Бедап и некоторые из его друзей решили взять отпуск на декаду и отправиться в пеший поход в горы Нэ-Тэра. Он уговорил Шевека отправиться с ними. Шевек с удовольствием думал о том, что проведет десять дней в горах, и без всякого удовольствия — о том, что ему десять дней придется выслушивать разглагольствования Бедапа. Разговоры Бедапа слишком уж напоминали Критическое Заседание — общественное мероприятие, которое ему никогда не нравилось, когда все по очереди встают и жалуются на недостатки в деятельности общины и (обычно) на недостатки в характерах соседей. Чем меньше времени оставалось до отпуска, тем меньше ему хотелось идти. Но он сунул в карман тетрадь, чтобы можно было удирать и делать вид, что работаешь, и отправился.

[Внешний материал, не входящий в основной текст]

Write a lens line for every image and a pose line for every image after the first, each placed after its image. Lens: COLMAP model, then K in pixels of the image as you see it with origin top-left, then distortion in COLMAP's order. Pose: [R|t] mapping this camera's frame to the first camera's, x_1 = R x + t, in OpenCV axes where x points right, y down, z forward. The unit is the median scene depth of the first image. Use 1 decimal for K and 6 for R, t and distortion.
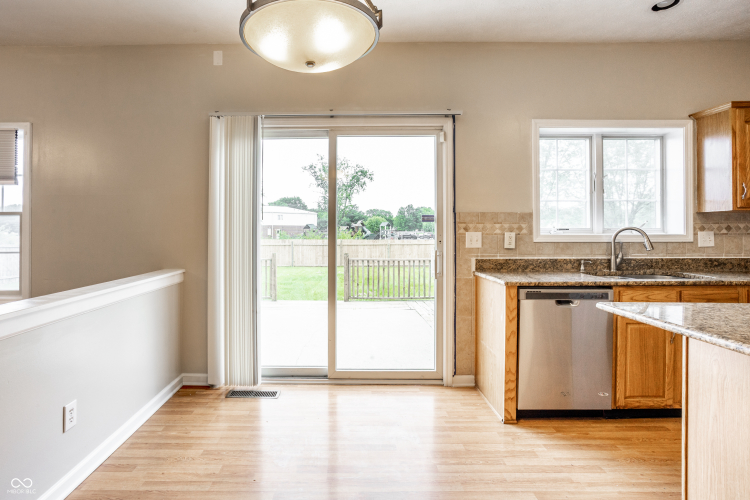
lens RADIAL K [[386.4, 0, 351.3], [0, 386.4, 228.3], [0, 0, 1]] dist [-0.045234, 0.019601]
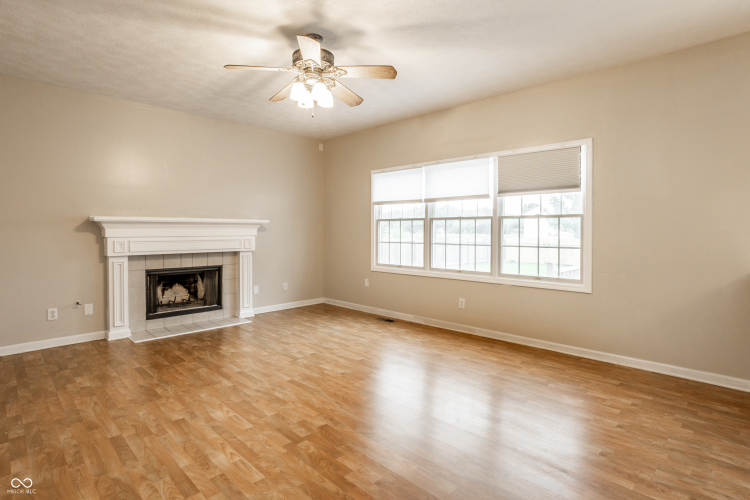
lens RADIAL K [[386.4, 0, 374.2], [0, 386.4, 238.8], [0, 0, 1]] dist [-0.045234, 0.019601]
pose [[0.718903, 0.015850, -0.694930, -0.501985], [0.000508, 0.999728, 0.023328, 0.008154], [0.695110, -0.017124, 0.718699, -0.344513]]
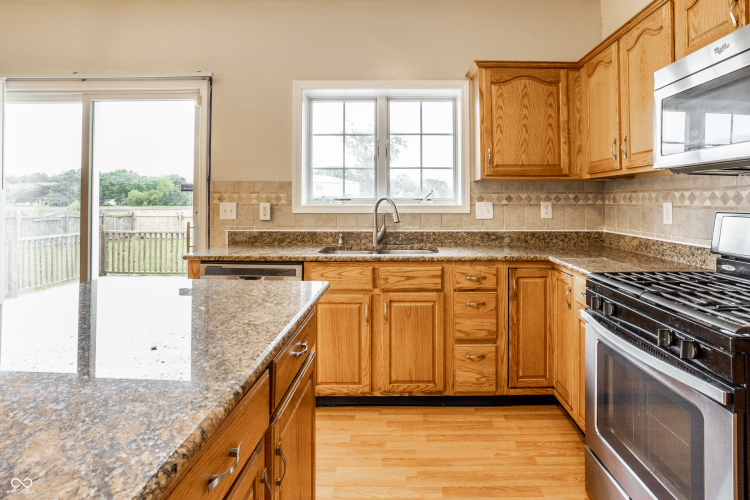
lens RADIAL K [[428.3, 0, 399.5], [0, 428.3, 189.8], [0, 0, 1]] dist [-0.032520, 0.007927]
pose [[0.999998, 0.001040, -0.001826, 0.739248], [-0.001078, 0.999787, -0.020625, 0.000322], [0.001805, 0.020627, 0.999786, -0.028451]]
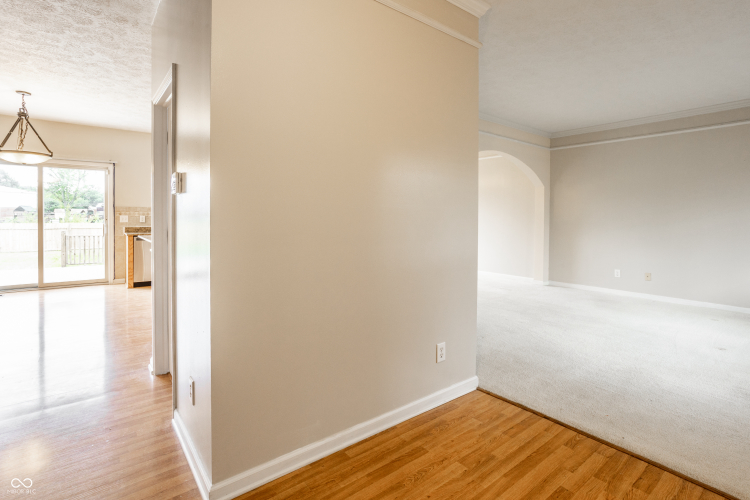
lens RADIAL K [[356.4, 0, 375.7], [0, 356.4, 224.8], [0, 0, 1]] dist [-0.022164, 0.003121]
pose [[0.777117, -0.009657, 0.629283, 0.163010], [-0.011004, 0.999521, 0.028928, -0.011912], [-0.629260, -0.029405, 0.776638, -1.556847]]
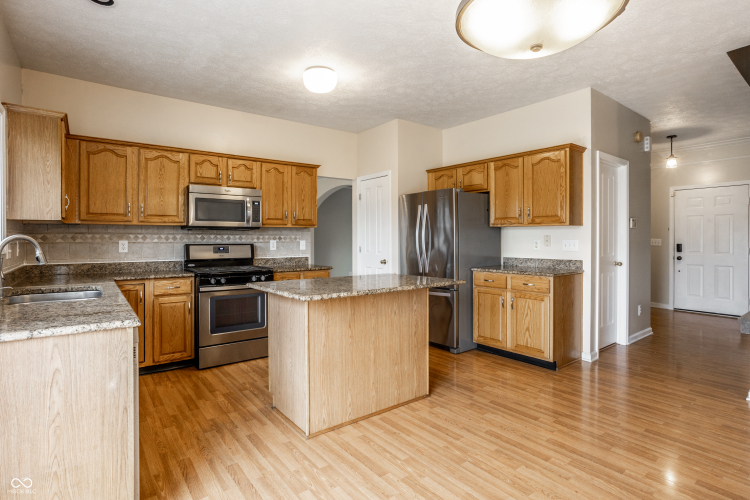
lens RADIAL K [[386.4, 0, 379.8], [0, 386.4, 236.7], [0, 0, 1]] dist [-0.045234, 0.019601]
pose [[-0.618920, 0.003253, 0.785447, -0.279892], [-0.002075, 0.999981, -0.005776, 0.000041], [-0.785451, -0.005204, -0.618902, 0.858319]]
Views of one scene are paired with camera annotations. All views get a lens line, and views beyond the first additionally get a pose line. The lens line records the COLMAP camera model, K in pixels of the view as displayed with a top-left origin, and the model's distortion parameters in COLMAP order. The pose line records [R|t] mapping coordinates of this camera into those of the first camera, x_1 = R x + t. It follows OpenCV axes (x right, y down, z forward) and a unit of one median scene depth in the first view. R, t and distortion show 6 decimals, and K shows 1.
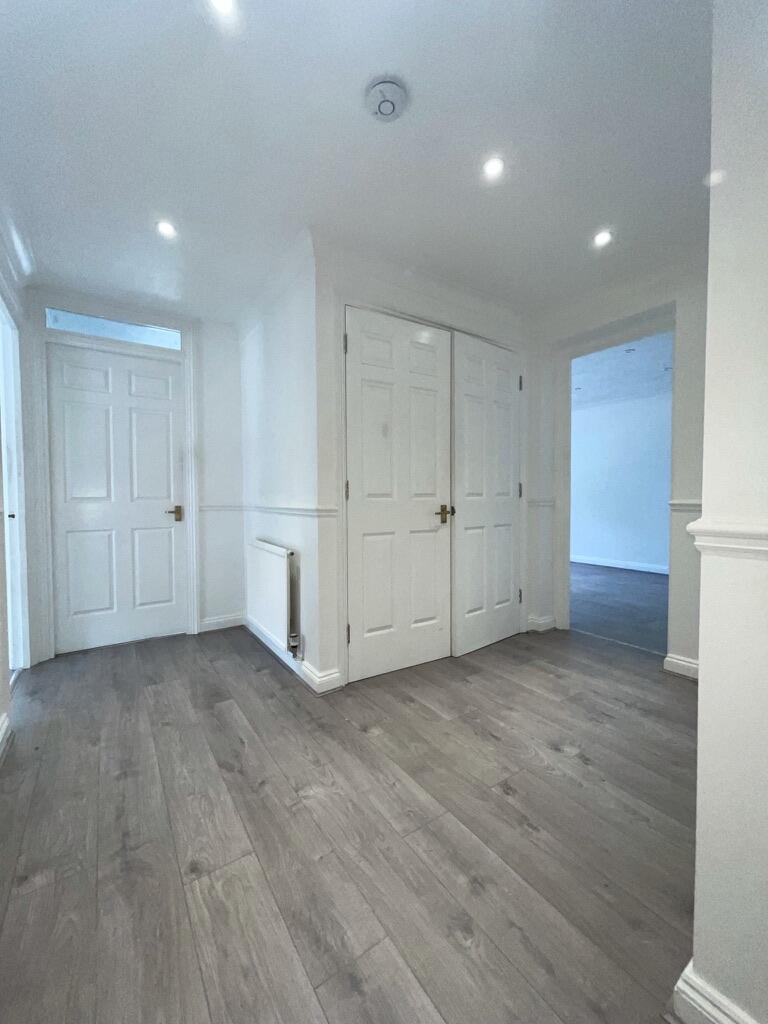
lens RADIAL K [[409.6, 0, 384.2], [0, 409.6, 512.7], [0, 0, 1]] dist [-0.007439, 0.001259]
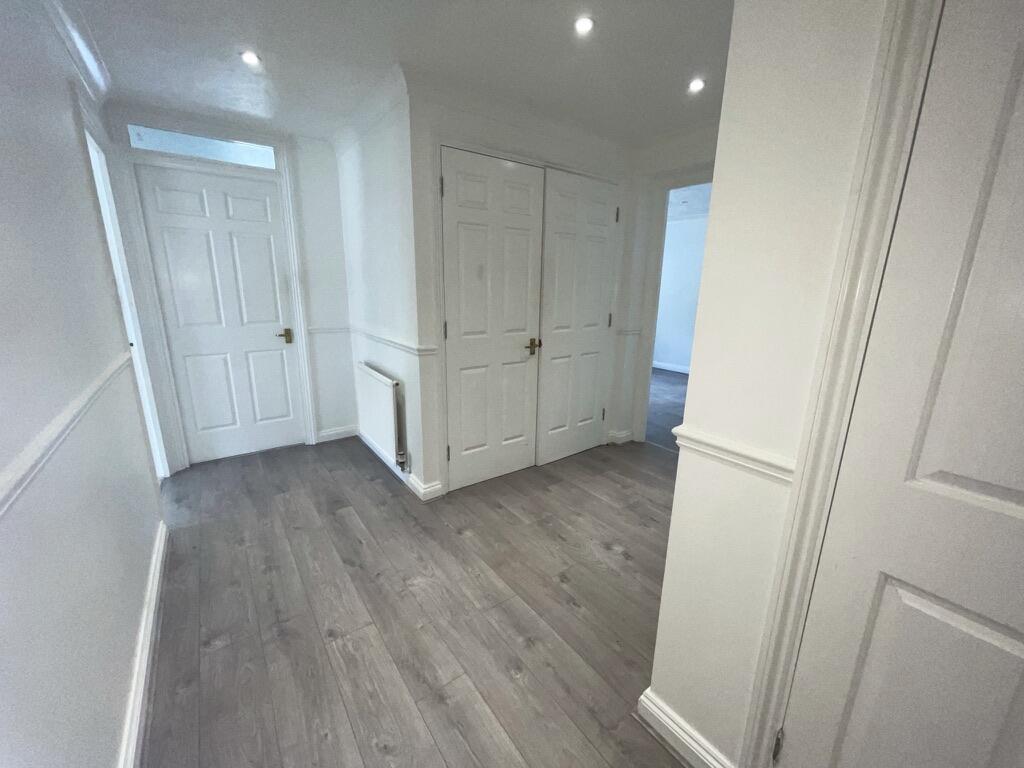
lens RADIAL K [[409.6, 0, 512.1], [0, 409.6, 389.6], [0, 0, 1]] dist [-0.007439, 0.001259]
pose [[0.999062, 0.013609, 0.041103, 0.047240], [-0.022019, 0.977086, 0.211701, -0.140479], [-0.037280, -0.212408, 0.976470, -0.117384]]
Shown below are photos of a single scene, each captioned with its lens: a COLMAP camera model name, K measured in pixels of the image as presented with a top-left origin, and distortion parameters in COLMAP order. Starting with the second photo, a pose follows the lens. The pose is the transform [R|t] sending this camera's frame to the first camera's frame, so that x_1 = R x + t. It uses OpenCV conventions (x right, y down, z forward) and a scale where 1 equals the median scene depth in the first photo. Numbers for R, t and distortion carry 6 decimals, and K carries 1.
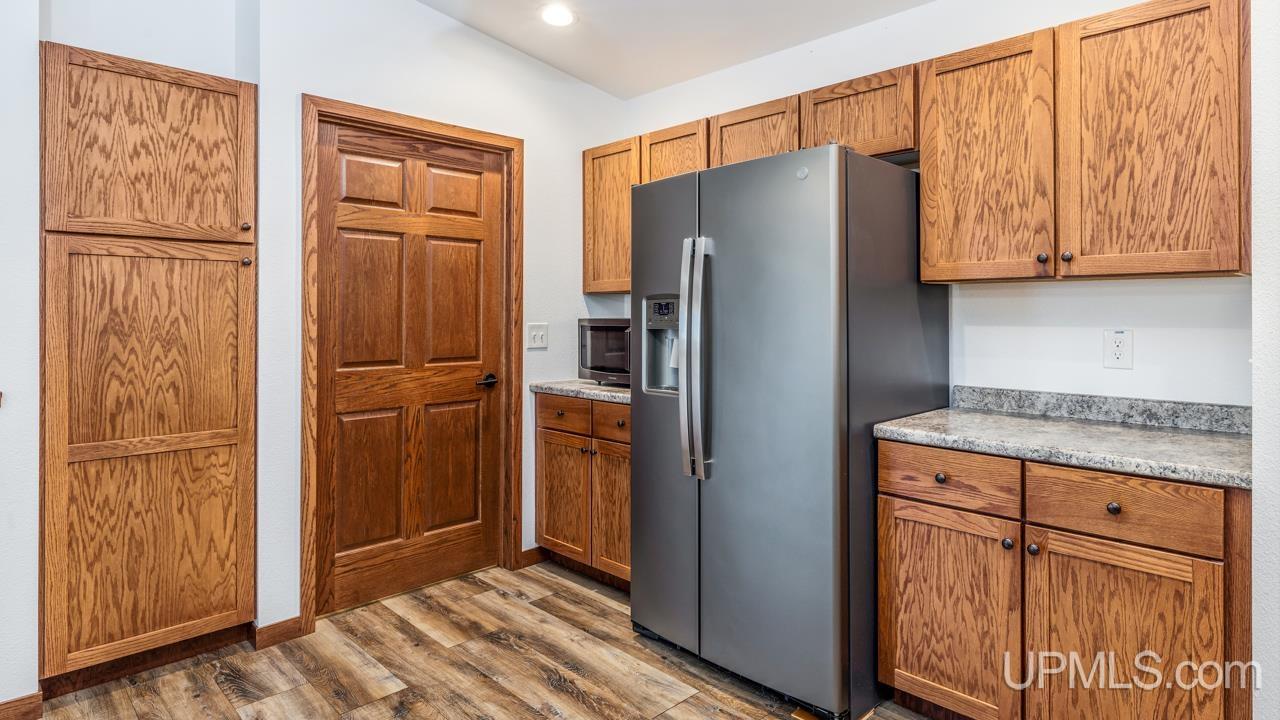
lens RADIAL K [[690.5, 0, 636.4], [0, 690.5, 315.1], [0, 0, 1]] dist [0.002446, 0.000403]
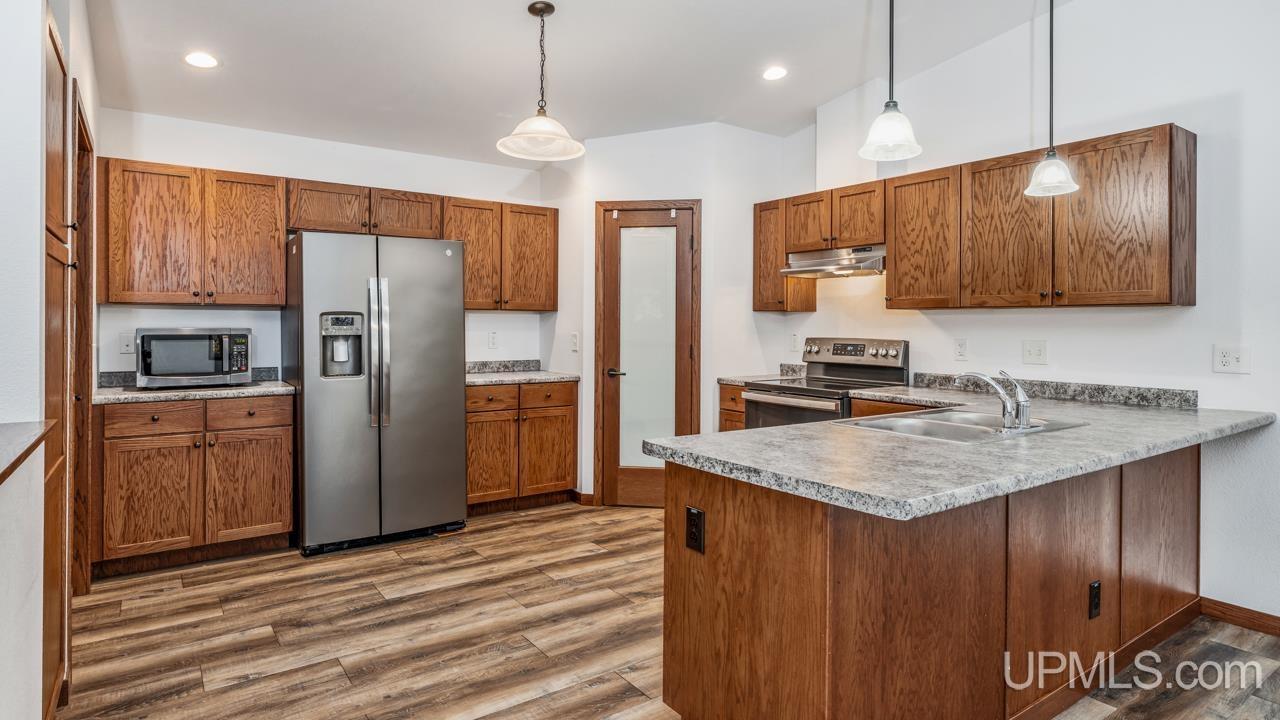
lens RADIAL K [[690.5, 0, 636.4], [0, 690.5, 315.1], [0, 0, 1]] dist [0.002446, 0.000403]
pose [[0.163835, 0.007505, 0.986459, -1.421479], [-0.008126, 0.999947, -0.006258, -0.021497], [-0.986454, -0.006991, 0.163887, 0.139442]]
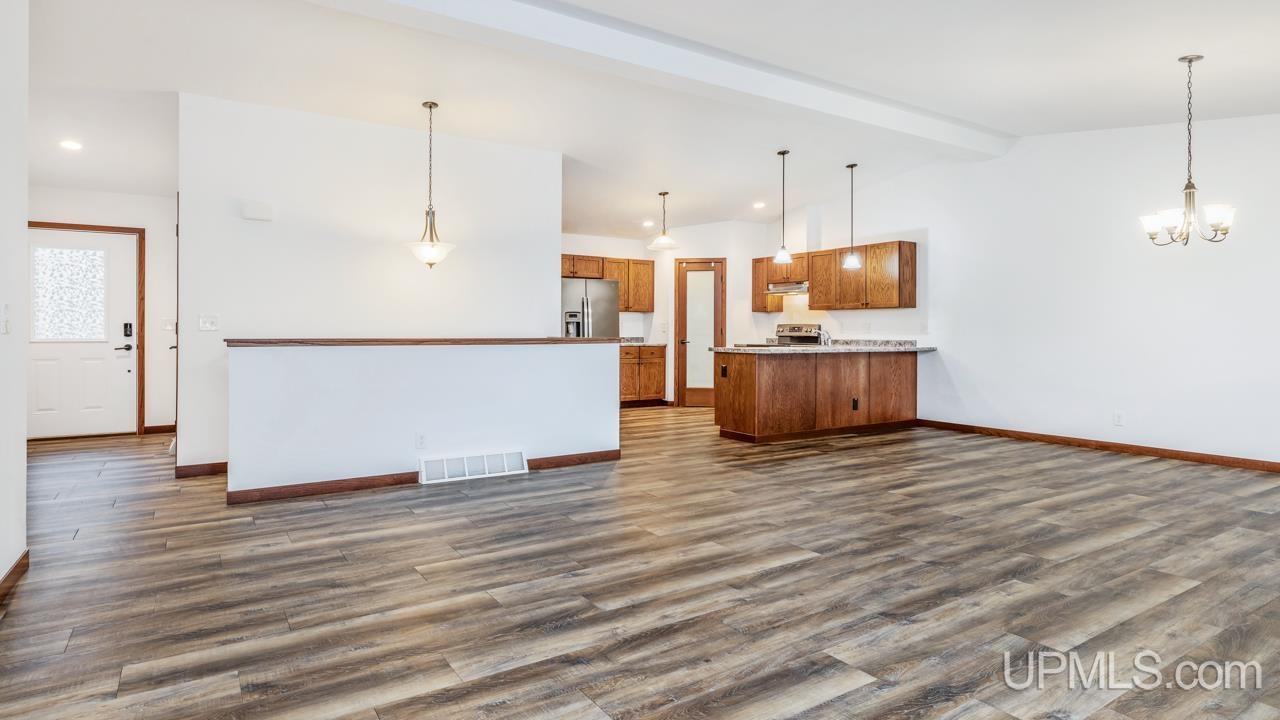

Они встретились рано утром за Восточным Автовокзалом — три женщины и трое мужчин. Шевек не был знаком ни с одной из женщин, а Бедап познакомил его только с двумя. Когда они двинулись по дороге, которая вела к горам, он пошел рядом с третьей.
— Шевек, — представился он. Она ответила:
— Я знаю.
Шевек сообразил, что, видимо, они уже раньше где-то встречались и он должен знать ее имя. У него покраснели уши.
— Ты что, шутишь, что ли? — спросил Бедап, подстраиваясь к ним слева. — Таквер же училась с нами в Институте, на Северном Склоне. И в Аббенае она уже два года живет, неужели вы здесь ни разу до сих пор не встретились?